Deploy the TensorFlow experimental framework to the Google Cloud ML Engine

First set some environment variables to point to Cloud Storage buckets for the source and output locations for your data and model:

$ export PROJECT_ID=$(gcloud info --format='value(config.project)')
$ export BUCKET=$PROJECT_ID
$ export REGION=us-central1
$ export OUTPUT_DIR=gs://${BUCKET}/flights/chapter9/output
$ export DATA_DIR=gs://${BUCKET}/flights/chapter8/output


The source data for this exercise was created using the techniques described in the previous lab in this series and was copied in to this location for you when the lab was launched.

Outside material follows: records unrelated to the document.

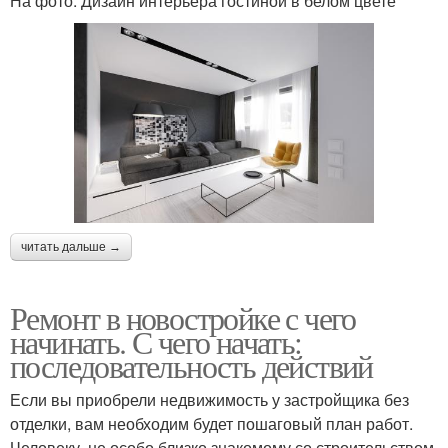
На фото: Дизайн интерьера гостиной в белом цвете
читать дальше →
Ремонт в новостройке с чего
начинать. С чего начать:
последовательность действий
Если вы приобрели недвижимость у застройщика без
отделки, вам необходим будет пошаговый план работ.
Человеку, не особо близко знакомому со строительством,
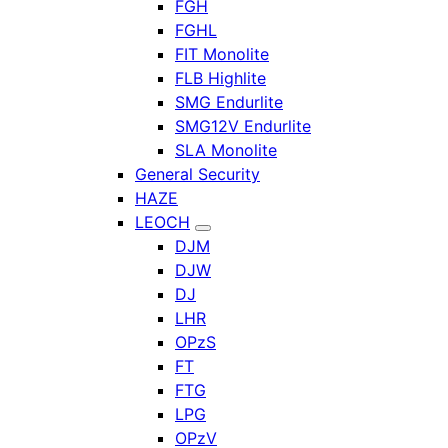
FGH
FGHL
FIT Monolite
FLB Highlite
SMG Endurlite
SMG12V Endurlite
SLA Monolite
General Security
HAZE
LEOCH
DJM
DJW
DJ
LHR
OPzS
FT
FTG
LPG
OPzV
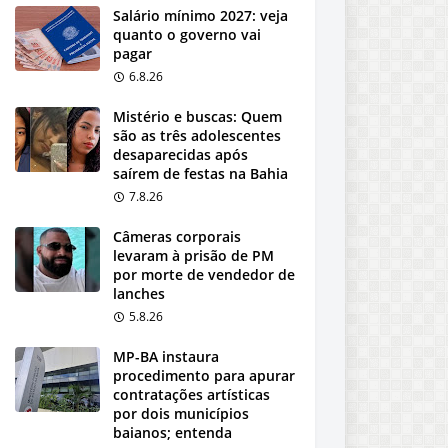
Salário mínimo 2027: veja
quanto o governo vai
pagar
6.8.26
Mistério e buscas: Quem
são as três adolescentes
desaparecidas após
saírem de festas na Bahia
7.8.26
Câmeras corporais
levaram à prisão de PM
por morte de vendedor de
lanches
5.8.26
MP-BA instaura
procedimento para apurar
contratações artísticas
por dois municípios
baianos; entenda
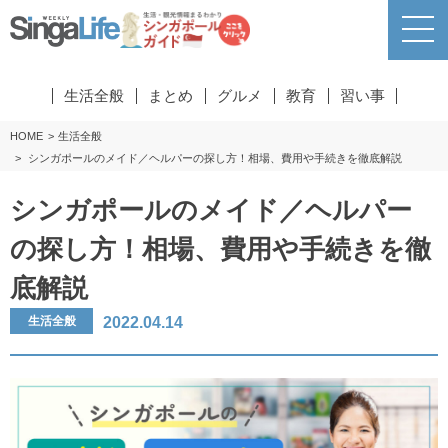
生活全般
まとめ
グルメ
教育
習い事
HOME
生活全般
シンガポールのメイド／ヘルパーの探し方！相場、費用や手続きを徹底解説
シンガポールのメイド／ヘルパー
の探し方！相場、費用や手続きを徹
底解説
2022.04.14
生活全般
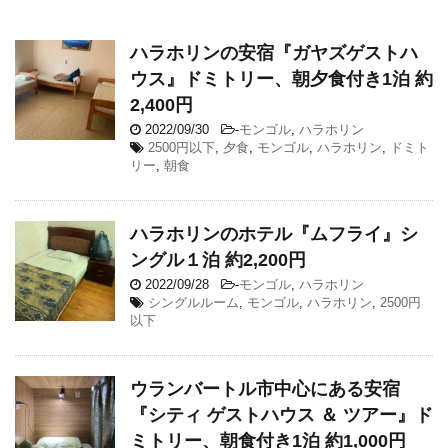
ハラホリンの安宿『ガヤズゲストハ
ウス』ドミトリー、朝夕食付き1泊 約
2,400円
2022/09/30
-
モンゴル
,
ハラホリン
2500円以下
,
夕食
,
モンゴル
,
ハラホリン
,
ドミト
リー
,
朝食
ハラホリンのホテル『ムフライ』シ
ングル１泊 約2,200円
2022/09/28
-
モンゴル
,
ハラホリン
シングルルーム
,
モンゴル
,
ハラホリン
,
2500円
以下
ウランバートル市中心にある安宿
『シティ ゲストハウス ＆ ツアー』ド
ミトリー、朝食付き1泊 約1,000円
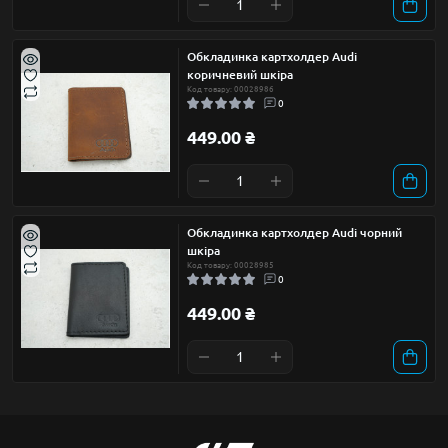
Обкладинка картхолдер Audi
коричневий шкіра
Код товару: 00028986
0
449.00 ₴
Обкладинка картхолдер Audi чорний
шкіра
Код товару: 00028985
0
449.00 ₴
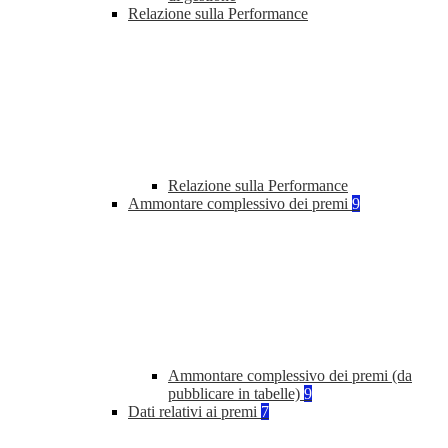
Relazione sulla Performance
Relazione sulla Performance
Ammontare complessivo dei premi
9
Ammontare complessivo dei premi (da
pubblicare in tabelle)
9
Dati relativi ai premi
7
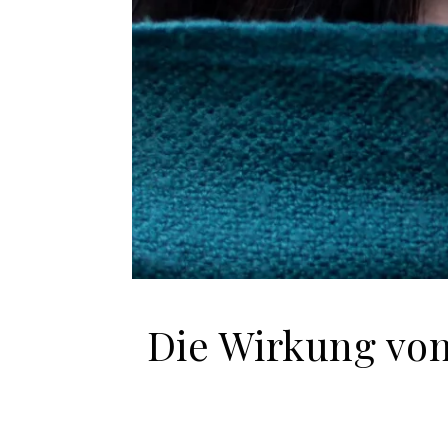
Die Wirkung von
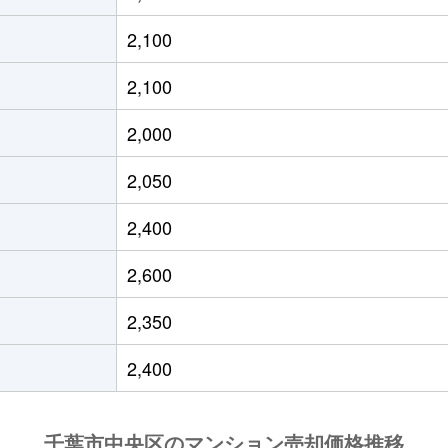
徒歩9分
70m²
築19年
3Ｌ
2,100
徒歩11分
80m²
築18年
3Ｌ
2,100
徒歩8分
65m²
築24年
3Ｌ
2,000
徒歩14分
55m²
築49年
3Ｌ
2,050
央
徒歩1分
70m²
築16年
3Ｌ
2,400
央
徒歩3分
75m²
築6年
4Ｌ
2,600
央
徒歩3分
80m²
築16年
3Ｌ
2,350
央
徒歩3分
70m²
築16年
3Ｌ
2,400
徒歩11分
100m²
築21年
4Ｌ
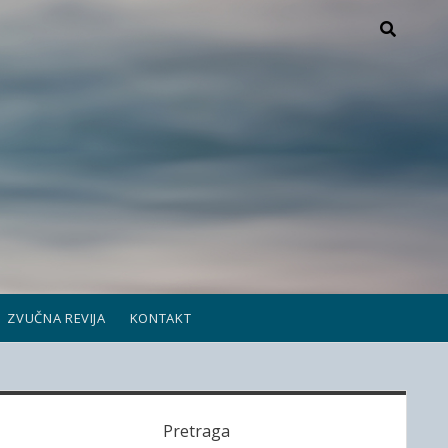
ZVUČNA REVIJA
KONTAKT
S
Pretraga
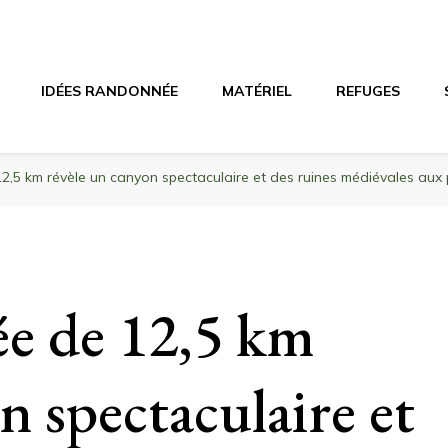
agne
riel, stations de ski
IDÉES RANDONNÉE
MATÉRIEL
REFUGES
2,5 km révèle un canyon spectaculaire et des ruines médiévales au
e de 12,5 km
n spectaculaire et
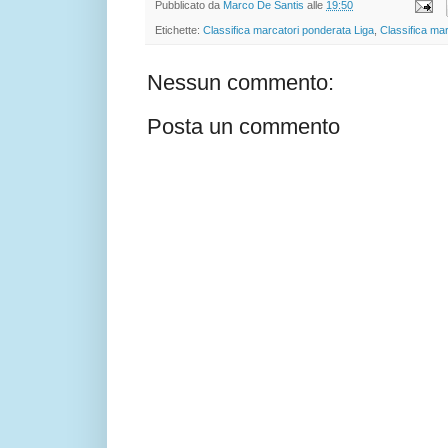
Pubblicato da
Marco De Santis
alle
19:50
Etichette:
Classifica marcatori ponderata Liga
,
Classifica ma
Nessun commento:
Posta un commento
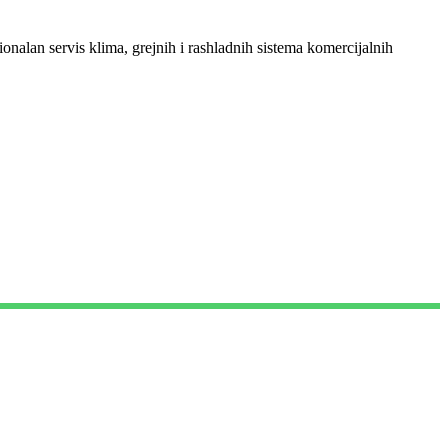
ionalan servis klima, grejnih i rashladnih sistema komercijalnih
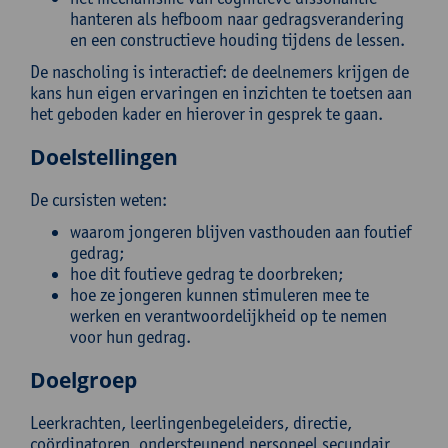
hanteren als hefboom naar gedragsverandering
en een constructieve houding tijdens de lessen.
De nascholing is interactief: de deelnemers krijgen de
kans hun eigen ervaringen en inzichten te toetsen aan
het geboden kader en hierover in gesprek te gaan.
Doelstellingen
De cursisten weten:
waarom jongeren blijven vasthouden aan foutief
gedrag;
hoe dit foutieve gedrag te doorbreken;
hoe ze jongeren kunnen stimuleren mee te
werken en verantwoordelijkheid op te nemen
voor hun gedrag.
Doelgroep
Leerkrachten, leerlingenbegeleiders, directie,
coördinatoren, ondersteunend personeel secundair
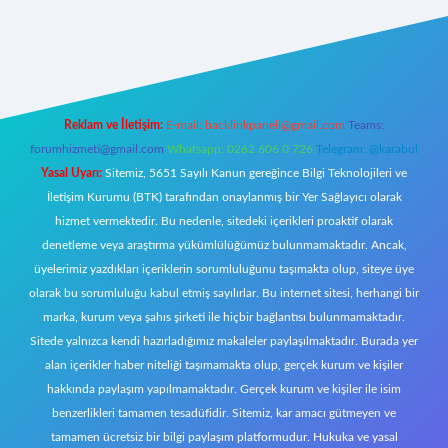
et güncel giriş
https://www.betexper.xyz/
elexbetgiris.org
Reklam ve İletişim:
E-mail:
backlinkpaneli@gmail.com
Teams:
forumhizmeti@gmail.com
Whatsapp: 0262 606 0 726
Telegram: @karabul
Yasal Uyarı:
Sitemiz, 5651 Sayılı Kanun gereğince Bilgi Teknolojileri ve
İletişim Kurumu (BTK) tarafından onaylanmış bir Yer Sağlayıcı olarak
hizmet vermektedir. Bu nedenle, sitedeki içerikleri proaktif olarak
denetleme veya araştırma yükümlülüğümüz bulunmamaktadır. Ancak,
üyelerimiz yazdıkları içeriklerin sorumluluğunu taşımakta olup, siteye üye
olarak bu sorumluluğu kabul etmiş sayılırlar. Bu internet sitesi, herhangi bir
marka, kurum veya şahıs şirketi ile hiçbir bağlantısı bulunmamaktadır.
Sitede yalnızca kendi hazırladığımız makaleler paylaşılmaktadır. Burada yer
alan içerikler haber niteliği taşımamakta olup, gerçek kurum ve kişiler
hakkında paylaşım yapılmamaktadır. Gerçek kurum ve kişiler ile isim
benzerlikleri tamamen tesadüfidir. Sitemiz, kar amacı gütmeyen ve
tamamen ücretsiz bir bilgi paylaşım platformudur. Hukuka ve yasal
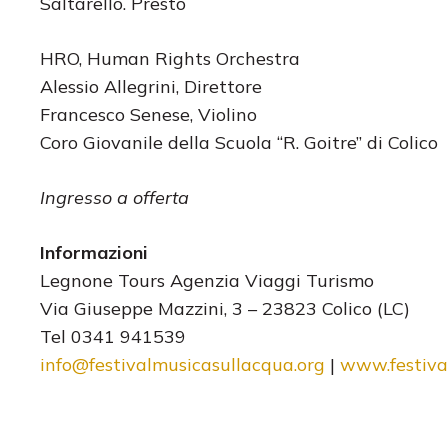
Saltarello. Presto
HRO, Human Rights Orchestra
Alessio Allegrini, Direttore
Francesco Senese, Violino
Coro Giovanile della Scuola “R. Goitre” di Colico
Ingresso a offerta
Informazioni
Legnone Tours Agenzia Viaggi Turismo
Via Giuseppe Mazzini, 3 – 23823 Colico (LC)
Tel 0341 941539
info@festivalmusicasullacqua.org
|
www.festiva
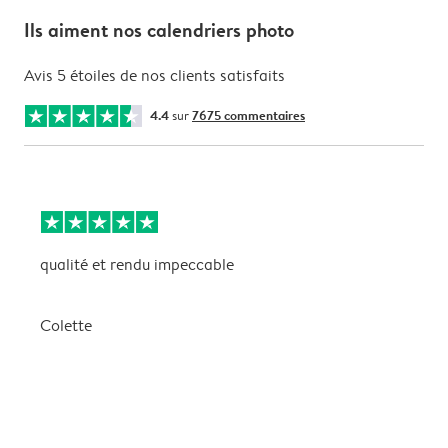
Ils aiment nos calendriers photo
Avis 5 étoiles de nos clients satisfaits
4.4
sur
7675 commentaires
qualité et rendu impeccable
U
i
e
Colette
P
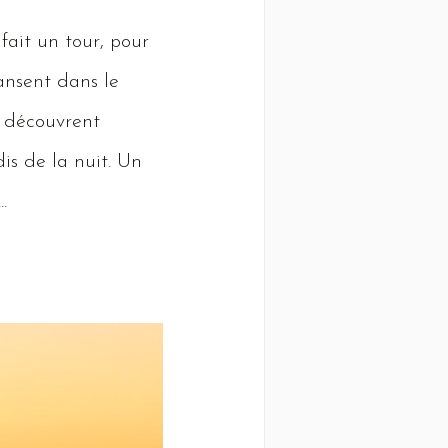
 fait un tour, pour
dansent dans le
 découvrent
is de la nuit.
Un
.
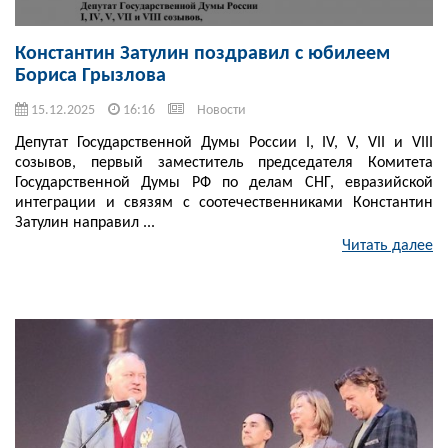
Константин Затулин поздравил с юбилеем
Бориса Грызлова
15.12.2025
16:16
Новости
Депутат Государственной Думы России I, IV, V, VII и VIII
созывов, первый заместитель председателя Комитета
Государственной Думы РФ по делам СНГ, евразийской
интеграции и связям с соотечественниками Константин
Затулин направил ...
Читать далее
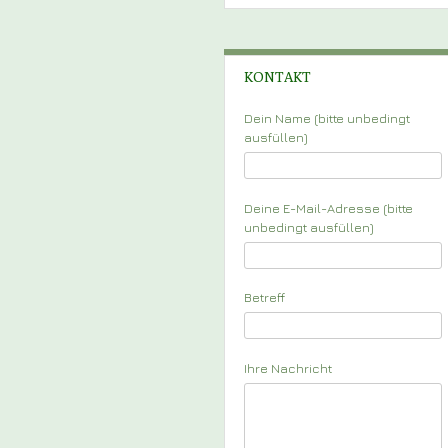
KONTAKT
Dein Name (bitte unbedingt
ausfüllen)
Deine E-Mail-Adresse (bitte
unbedingt ausfüllen)
Betreff
Ihre Nachricht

You are now ready to submit a job to the Cloud ML Engine using your Python model to process the larger dataset using the distributed cloud resources for TensorFlow available using Google Cloud ML.

Create a jobname to allow you to identify the job and change to the working directory.

$ export JOBNAME=flights_$(date -u +%y%m%d_%H%M%S)
$ cd ~/tensorflow

Submit the Cloud-ML task providing region, cloud storage buckets for staging and working data, the training package directory, the training module name, and other parameters. The custom parameters for your training job, such as the location of the training and evaluation data are provided as custom parameters after all of the gcloud parameters.

$ gcloud ml-engine jobs submit training $JOBNAME \
  --module-name=trainer.task \
  --package-path=$(pwd)/flights/trainer \
  --job-dir=$OUTPUT_DIR \
  --staging-bucket=gs://$BUCKET \
  --region=$REGION \
  --scale-tier=STANDARD_1 \
  -- \
  --output_dir=$OUTPUT_DIR \
  --traindata $DATA_DIR/train* --evaldata $DATA_DIR/test*


AI Platform > jobs > flights-YYMMDD-HHMMSS

Monitor the job while it goes through the training process. This will around 5 minutes. Refresh your browser during the process to ensure you’re looking at the latest information.

Once the job is complete click the View Logs link.

You will see a large number of events, but there will be an event towards the end of the job run with a description that starts with “Saving dict for global step …”.

Click the event to open the details.

You can now take these basic concepts and extend them to evaluate the performance of other machine learning models that can be implemented using TensorFlow. Chapter 9, Machine Learning Classifier Using TensorFlow, of the Data Science on Google Cloud Platform book from O’Reilly Media, Inc explores how to evaluate a range of these models in depth using this framework.